== To do ==
Retype the whole listing, please, keeping every line exact and dropping the pictures.

== Extracted information ==
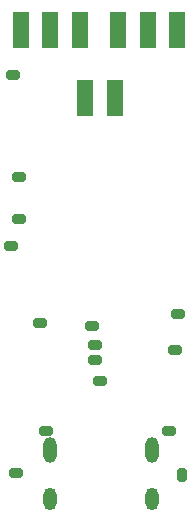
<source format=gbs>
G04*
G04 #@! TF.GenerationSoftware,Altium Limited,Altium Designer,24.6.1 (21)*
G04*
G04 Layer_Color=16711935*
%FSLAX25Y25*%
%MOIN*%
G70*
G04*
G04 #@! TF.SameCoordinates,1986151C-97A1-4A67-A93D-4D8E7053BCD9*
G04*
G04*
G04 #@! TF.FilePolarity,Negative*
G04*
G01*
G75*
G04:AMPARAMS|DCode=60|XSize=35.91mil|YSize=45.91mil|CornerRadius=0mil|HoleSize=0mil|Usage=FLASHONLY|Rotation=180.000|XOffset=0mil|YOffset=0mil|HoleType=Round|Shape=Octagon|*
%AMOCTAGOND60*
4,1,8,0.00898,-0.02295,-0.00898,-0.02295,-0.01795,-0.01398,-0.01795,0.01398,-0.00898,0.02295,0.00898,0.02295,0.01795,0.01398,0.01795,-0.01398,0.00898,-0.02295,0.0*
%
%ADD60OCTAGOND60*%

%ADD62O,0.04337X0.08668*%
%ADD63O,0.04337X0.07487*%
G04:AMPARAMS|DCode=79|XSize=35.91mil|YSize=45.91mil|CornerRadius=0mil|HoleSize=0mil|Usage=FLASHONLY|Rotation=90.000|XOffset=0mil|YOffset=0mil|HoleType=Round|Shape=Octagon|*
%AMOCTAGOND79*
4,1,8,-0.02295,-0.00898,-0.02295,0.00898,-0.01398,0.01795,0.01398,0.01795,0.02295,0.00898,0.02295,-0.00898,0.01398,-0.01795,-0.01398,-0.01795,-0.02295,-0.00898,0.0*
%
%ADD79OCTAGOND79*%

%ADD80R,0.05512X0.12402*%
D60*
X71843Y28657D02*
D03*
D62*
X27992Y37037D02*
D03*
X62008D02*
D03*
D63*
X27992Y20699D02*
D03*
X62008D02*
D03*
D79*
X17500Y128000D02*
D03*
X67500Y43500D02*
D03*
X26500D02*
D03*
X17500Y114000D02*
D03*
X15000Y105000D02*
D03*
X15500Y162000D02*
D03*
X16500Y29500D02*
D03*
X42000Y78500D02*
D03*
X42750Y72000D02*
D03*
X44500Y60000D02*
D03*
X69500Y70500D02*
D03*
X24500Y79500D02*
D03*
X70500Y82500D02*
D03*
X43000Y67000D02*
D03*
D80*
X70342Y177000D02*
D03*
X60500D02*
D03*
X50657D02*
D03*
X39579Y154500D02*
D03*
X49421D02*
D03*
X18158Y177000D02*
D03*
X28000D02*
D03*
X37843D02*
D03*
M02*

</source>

== Solution to this task ==
<source format=gbs>
G04*
G04 #@! TF.GenerationSoftware,Altium Limited,Altium Designer,24.6.1 (21)*
G04*
G04 Layer_Color=16711935*
%FSLAX25Y25*%
%MOIN*%
G70*
G04*
G04 #@! TF.SameCoordinates,1986151C-97A1-4A67-A93D-4D8E7053BCD9*
G04*
G04*
G04 #@! TF.FilePolarity,Negative*
G04*
G01*
G75*
G04:AMPARAMS|DCode=60|XSize=35.91mil|YSize=45.91mil|CornerRadius=0mil|HoleSize=0mil|Usage=FLASHONLY|Rotation=180.000|XOffset=0mil|YOffset=0mil|HoleType=Round|Shape=Octagon|*
%AMOCTAGOND60*
4,1,8,0.00898,-0.02295,-0.00898,-0.02295,-0.01795,-0.01398,-0.01795,0.01398,-0.00898,0.02295,0.00898,0.02295,0.01795,0.01398,0.01795,-0.01398,0.00898,-0.02295,0.0*
%
%ADD60OCTAGOND60*%

%ADD62O,0.04337X0.08668*%
%ADD63O,0.04337X0.07487*%
G04:AMPARAMS|DCode=79|XSize=35.91mil|YSize=45.91mil|CornerRadius=0mil|HoleSize=0mil|Usage=FLASHONLY|Rotation=90.000|XOffset=0mil|YOffset=0mil|HoleType=Round|Shape=Octagon|*
%AMOCTAGOND79*
4,1,8,-0.02295,-0.00898,-0.02295,0.00898,-0.01398,0.01795,0.01398,0.01795,0.02295,0.00898,0.02295,-0.00898,0.01398,-0.01795,-0.01398,-0.01795,-0.02295,-0.00898,0.0*
%
%ADD79OCTAGOND79*%

%ADD80R,0.05512X0.12402*%
D60*
X71843Y28657D02*
D03*
D62*
X27992Y37037D02*
D03*
X62008D02*
D03*
D63*
X27992Y20699D02*
D03*
X62008D02*
D03*
D79*
X17500Y128000D02*
D03*
X67500Y43500D02*
D03*
X26500D02*
D03*
X17500Y114000D02*
D03*
X15000Y105000D02*
D03*
X15500Y162000D02*
D03*
X16500Y29500D02*
D03*
X42000Y78500D02*
D03*
X42750Y72000D02*
D03*
X44500Y60000D02*
D03*
X69500Y70500D02*
D03*
X24500Y79500D02*
D03*
X70500Y82500D02*
D03*
X43000Y67000D02*
D03*
D80*
X70342Y177000D02*
D03*
X60500D02*
D03*
X50657D02*
D03*
X39579Y154500D02*
D03*
X49421D02*
D03*
X18158Y177000D02*
D03*
X28000D02*
D03*
X37843D02*
D03*
M02*

</source>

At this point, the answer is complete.